Method: We did a cross-sectional study to which we recruited 39 adults who had intersex conditions with ambiguous genitalia who were living as female from clinical (n=15) and peer-support (n=24) settings. We obtained data by use of a postal questionnaire, incorporating a validated sexual function assessment inventory. We also obtained hospital notes of 36 respondents who did not want to remain anonymous, and did genital examinations of 19 women. We assessed sexual problems in relation to surgical history and compared the results for our population to those of a healthy control group.

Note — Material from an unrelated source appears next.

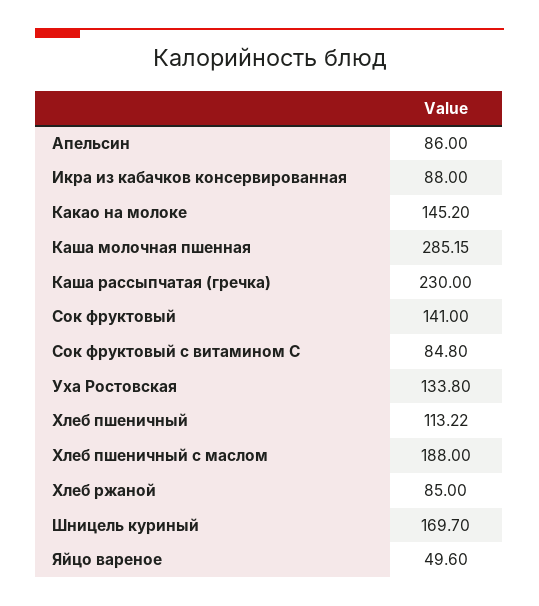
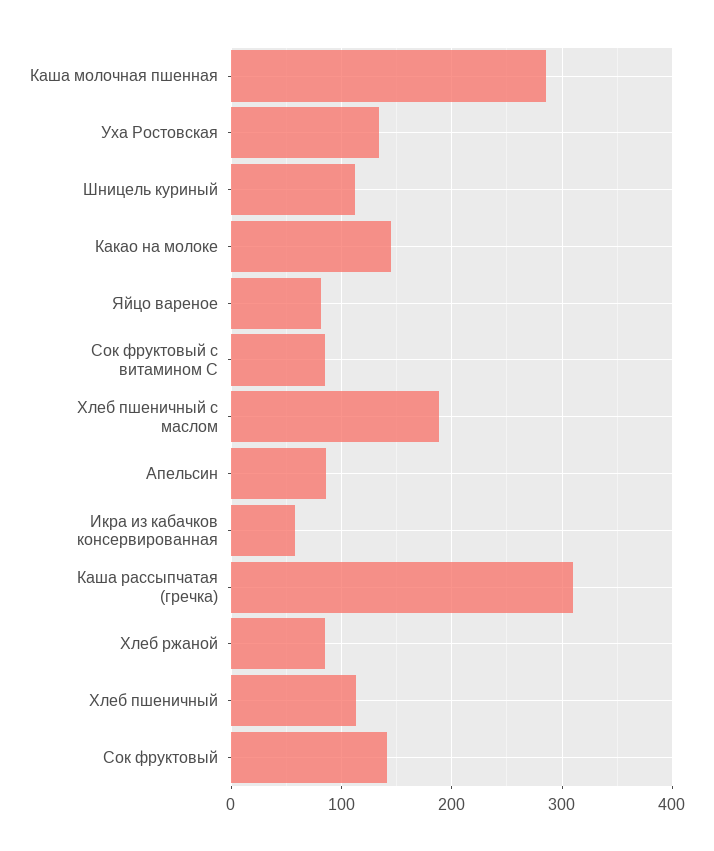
Икра из кабачков консервированная: 88 -> 60
Каша рассыпчатая (гречка): 230 -> 310
Шницель куриный: 169.7 -> 110
Яйцо вареное: 49.6 -> 80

Findings: Of the 39 individuals enrolled, 28 had been sexually active and all had sexual difficulties. The 18 women who had undergone clitoral surgery had higher rates of non-sensuality (78%) and of inability to achieve orgasm (39%) than did the ten who had not had surgery (20% [p=0.002] and 0% [p=0.03], respectively).
Interpretation: Sexual function could be compromised by clitoral surgery. Debate on the ethics of the use of this surgery in children should be promoted and further multicentre research is needed to ensure representative samples and comprehensive outcome assessment. Meanwhile, parents and patients who consent to clitoral surgery should be fully informed of the potential risks to sexual function.